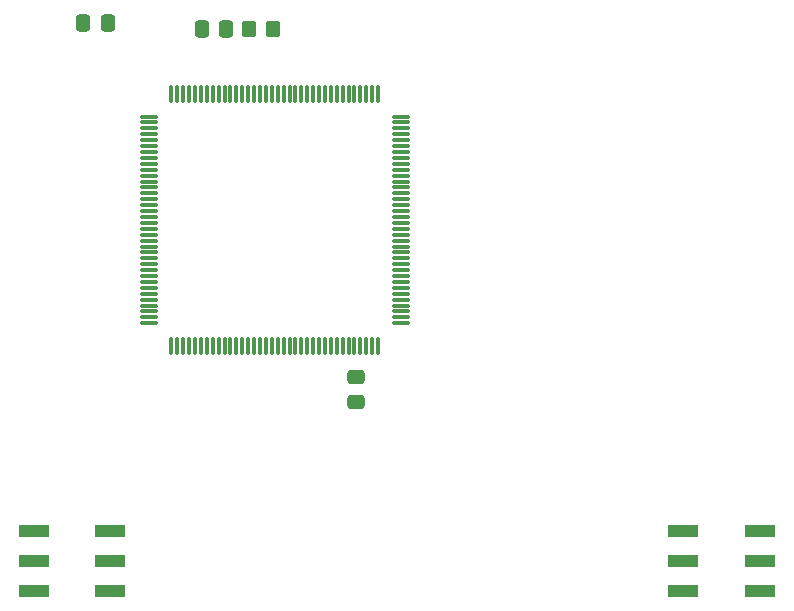
<source format=gbr>
%TF.GenerationSoftware,KiCad,Pcbnew,8.0.6*%
%TF.CreationDate,2024-11-07T17:09:19-06:00*%
%TF.ProjectId,CameraAI_PCB,43616d65-7261-4414-995f-5043422e6b69,rev?*%
%TF.SameCoordinates,Original*%
%TF.FileFunction,Paste,Top*%
%TF.FilePolarity,Positive*%
%FSLAX46Y46*%
G04 Gerber Fmt 4.6, Leading zero omitted, Abs format (unit mm)*
G04 Created by KiCad (PCBNEW 8.0.6) date 2024-11-07 17:09:19*
%MOMM*%
%LPD*%
G01*
G04 APERTURE LIST*
G04 Aperture macros list*
%AMRoundRect*
0 Rectangle with rounded corners*
0 $1 Rounding radius*
0 $2 $3 $4 $5 $6 $7 $8 $9 X,Y pos of 4 corners*
0 Add a 4 corners polygon primitive as box body*
4,1,4,$2,$3,$4,$5,$6,$7,$8,$9,$2,$3,0*
0 Add four circle primitives for the rounded corners*
1,1,$1+$1,$2,$3*
1,1,$1+$1,$4,$5*
1,1,$1+$1,$6,$7*
1,1,$1+$1,$8,$9*
0 Add four rect primitives between the rounded corners*
20,1,$1+$1,$2,$3,$4,$5,0*
20,1,$1+$1,$4,$5,$6,$7,0*
20,1,$1+$1,$6,$7,$8,$9,0*
20,1,$1+$1,$8,$9,$2,$3,0*%
G04 Aperture macros list end*
%ADD10RoundRect,0.250000X-0.350000X-0.450000X0.350000X-0.450000X0.350000X0.450000X-0.350000X0.450000X0*%
%ADD11RoundRect,0.250000X0.475000X-0.337500X0.475000X0.337500X-0.475000X0.337500X-0.475000X-0.337500X0*%
%ADD12R,2.500000X1.000000*%
%ADD13RoundRect,0.250000X-0.337500X-0.475000X0.337500X-0.475000X0.337500X0.475000X-0.337500X0.475000X0*%
%ADD14RoundRect,0.075000X-0.662500X-0.075000X0.662500X-0.075000X0.662500X0.075000X-0.662500X0.075000X0*%
%ADD15RoundRect,0.075000X-0.075000X-0.662500X0.075000X-0.662500X0.075000X0.662500X-0.075000X0.662500X0*%
G04 APERTURE END LIST*
D10*
%TO.C,R1*%
X137000000Y-54500000D03*
X139000000Y-54500000D03*
%TD*%
D11*
%TO.C,C22*%
X146000000Y-86037500D03*
X146000000Y-83962500D03*
%TD*%
D12*
%TO.C,SW1*%
X118750000Y-96960000D03*
X125250000Y-102040000D03*
X118750000Y-102040000D03*
X125250000Y-96960000D03*
X118750000Y-99500000D03*
X125250000Y-99500000D03*
%TD*%
D13*
%TO.C,C24*%
X122962500Y-54000000D03*
X125037500Y-54000000D03*
%TD*%
D12*
%TO.C,SW2*%
X173750000Y-96960000D03*
X180250000Y-102040000D03*
X173750000Y-102040000D03*
X180250000Y-96960000D03*
X173750000Y-99500000D03*
X180250000Y-99500000D03*
%TD*%
D13*
%TO.C,C21*%
X132962500Y-54500000D03*
X135037500Y-54500000D03*
%TD*%
D14*
%TO.C,U1*%
X128500000Y-61912500D03*
X128500000Y-62412500D03*
X128500000Y-62912500D03*
X128500000Y-63412500D03*
X128500000Y-63912500D03*
X128500000Y-64412500D03*
X128500000Y-64912500D03*
X128500000Y-65412500D03*
X128500000Y-65912500D03*
X128500000Y-66412500D03*
X128500000Y-66912500D03*
X128500000Y-67412500D03*
X128500000Y-67912500D03*
X128500000Y-68412500D03*
X128500000Y-68912500D03*
X128500000Y-69412500D03*
X128500000Y-69912500D03*
X128500000Y-70412500D03*
X128500000Y-70912500D03*
X128500000Y-71412500D03*
X128500000Y-71912500D03*
X128500000Y-72412500D03*
X128500000Y-72912500D03*
X128500000Y-73412500D03*
X128500000Y-73912500D03*
X128500000Y-74412500D03*
X128500000Y-74912500D03*
X128500000Y-75412500D03*
X128500000Y-75912500D03*
X128500000Y-76412500D03*
X128500000Y-76912500D03*
X128500000Y-77412500D03*
X128500000Y-77912500D03*
X128500000Y-78412500D03*
X128500000Y-78912500D03*
X128500000Y-79412500D03*
D15*
X130412500Y-81325000D03*
X130912500Y-81325000D03*
X131412500Y-81325000D03*
X131912500Y-81325000D03*
X132412500Y-81325000D03*
X132912500Y-81325000D03*
X133412500Y-81325000D03*
X133912500Y-81325000D03*
X134412500Y-81325000D03*
X134912500Y-81325000D03*
X135412500Y-81325000D03*
X135912500Y-81325000D03*
X136412500Y-81325000D03*
X136912500Y-81325000D03*
X137412500Y-81325000D03*
X137912500Y-81325000D03*
X138412500Y-81325000D03*
X138912500Y-81325000D03*
X139412500Y-81325000D03*
X139912500Y-81325000D03*
X140412500Y-81325000D03*
X140912500Y-81325000D03*
X141412500Y-81325000D03*
X141912500Y-81325000D03*
X142412500Y-81325000D03*
X142912500Y-81325000D03*
X143412500Y-81325000D03*
X143912500Y-81325000D03*
X144412500Y-81325000D03*
X144912500Y-81325000D03*
X145412500Y-81325000D03*
X145912500Y-81325000D03*
X146412500Y-81325000D03*
X146912500Y-81325000D03*
X147412500Y-81325000D03*
X147912500Y-81325000D03*
D14*
X149825000Y-79412500D03*
X149825000Y-78912500D03*
X149825000Y-78412500D03*
X149825000Y-77912500D03*
X149825000Y-77412500D03*
X149825000Y-76912500D03*
X149825000Y-76412500D03*
X149825000Y-75912500D03*
X149825000Y-75412500D03*
X149825000Y-74912500D03*
X149825000Y-74412500D03*
X149825000Y-73912500D03*
X149825000Y-73412500D03*
X149825000Y-72912500D03*
X149825000Y-72412500D03*
X149825000Y-71912500D03*
X149825000Y-71412500D03*
X149825000Y-70912500D03*
X149825000Y-70412500D03*
X149825000Y-69912500D03*
X149825000Y-69412500D03*
X149825000Y-68912500D03*
X149825000Y-68412500D03*
X149825000Y-67912500D03*
X149825000Y-67412500D03*
X149825000Y-66912500D03*
X149825000Y-66412500D03*
X149825000Y-65912500D03*
X149825000Y-65412500D03*
X149825000Y-64912500D03*
X149825000Y-64412500D03*
X149825000Y-63912500D03*
X149825000Y-63412500D03*
X149825000Y-62912500D03*
X149825000Y-62412500D03*
X149825000Y-61912500D03*
D15*
X147912500Y-60000000D03*
X147412500Y-60000000D03*
X146912500Y-60000000D03*
X146412500Y-60000000D03*
X145912500Y-60000000D03*
X145412500Y-60000000D03*
X144912500Y-60000000D03*
X144412500Y-60000000D03*
X143912500Y-60000000D03*
X143412500Y-60000000D03*
X142912500Y-60000000D03*
X142412500Y-60000000D03*
X141912500Y-60000000D03*
X141412500Y-60000000D03*
X140912500Y-60000000D03*
X140412500Y-60000000D03*
X139912500Y-60000000D03*
X139412500Y-60000000D03*
X138912500Y-60000000D03*
X138412500Y-60000000D03*
X137912500Y-60000000D03*
X137412500Y-60000000D03*
X136912500Y-60000000D03*
X136412500Y-60000000D03*
X135912500Y-60000000D03*
X135412500Y-60000000D03*
X134912500Y-60000000D03*
X134412500Y-60000000D03*
X133912500Y-60000000D03*
X133412500Y-60000000D03*
X132912500Y-60000000D03*
X132412500Y-60000000D03*
X131912500Y-60000000D03*
X131412500Y-60000000D03*
X130912500Y-60000000D03*
X130412500Y-60000000D03*
%TD*%
M02*

</source>
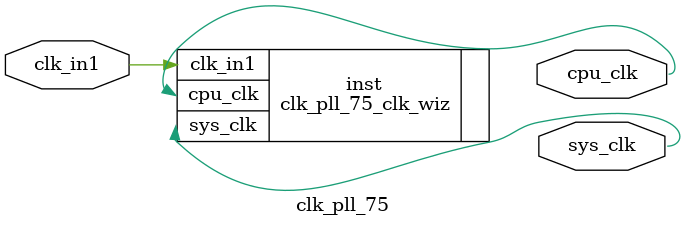
<source format=v>


`timescale 1ps/1ps

(* CORE_GENERATION_INFO = "clk_pll_75,clk_wiz_v6_0_4_0_0,{component_name=clk_pll_75,use_phase_alignment=true,use_min_o_jitter=false,use_max_i_jitter=false,use_dyn_phase_shift=false,use_inclk_switchover=false,use_dyn_reconfig=false,enable_axi=0,feedback_source=FDBK_AUTO,PRIMITIVE=PLL,num_out_clk=2,clkin1_period=10.000,clkin2_period=10.000,use_power_down=false,use_reset=false,use_locked=false,use_inclk_stopped=false,feedback_type=SINGLE,CLOCK_MGR_TYPE=NA,manual_override=false}" *)

module clk_pll_75 
 (
  // Clock out ports
  output        cpu_clk,
  output        sys_clk,
 // Clock in ports
  input         clk_in1
 );

  clk_pll_75_clk_wiz inst
  (
  // Clock out ports  
  .cpu_clk(cpu_clk),
  .sys_clk(sys_clk),
 // Clock in ports
  .clk_in1(clk_in1)
  );

endmodule

</source>
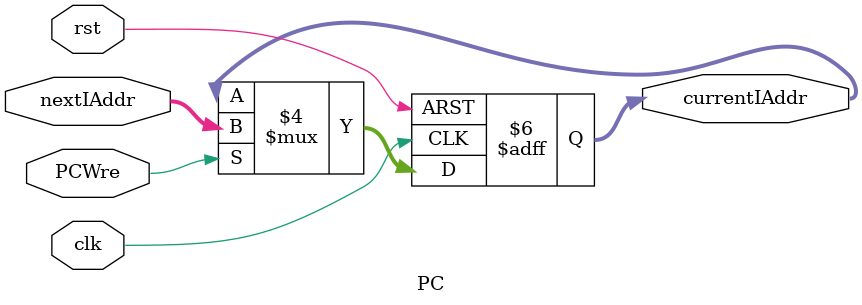
<source format=v>

module PC (
    clk,
    rst,            //reset为0有效
    PCWre,          //0表示为halt指令(PC不变)，1时PC正常更新呢
    nextIAddr,             //当前指令地址
    currentIAddr          //下一条指令地址
);
    input clk, rst, PCWre;
    input [31:0] nextIAddr;     //上一条指令的npc
    output reg [31:0] currentIAddr;

    always @(posedge clk or negedge rst) begin
        if (rst == 0)
            currentIAddr <= 32'h00003000;   //Mars中text段初始地址
        else if (PCWre)
            currentIAddr <= nextIAddr;      //PC接收新地址
        else
            currentIAddr <= currentIAddr;       //地址不变
    end 
endmodule
</source>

---*---

What this task involves
Take the material above from its first line through the line that has "4,1,4,$2,$3,$4,$5,$6,$7,$8,$9,$2,$3,0*" and copy it exactly, without any pictures.

Result for this task
<source format=gbr>
%TF.GenerationSoftware,KiCad,Pcbnew,8.0.6*%
%TF.CreationDate,2024-11-07T17:09:19-06:00*%
%TF.ProjectId,CameraAI_PCB,43616d65-7261-4414-995f-5043422e6b69,rev?*%
%TF.SameCoordinates,Original*%
%TF.FileFunction,Paste,Top*%
%TF.FilePolarity,Positive*%
%FSLAX46Y46*%
G04 Gerber Fmt 4.6, Leading zero omitted, Abs format (unit mm)*
G04 Created by KiCad (PCBNEW 8.0.6) date 2024-11-07 17:09:19*
%MOMM*%
%LPD*%
G01*
G04 APERTURE LIST*
G04 Aperture macros list*
%AMRoundRect*
0 Rectangle with rounded corners*
0 $1 Rounding radius*
0 $2 $3 $4 $5 $6 $7 $8 $9 X,Y pos of 4 corners*
0 Add a 4 corners polygon primitive as box body*
4,1,4,$2,$3,$4,$5,$6,$7,$8,$9,$2,$3,0*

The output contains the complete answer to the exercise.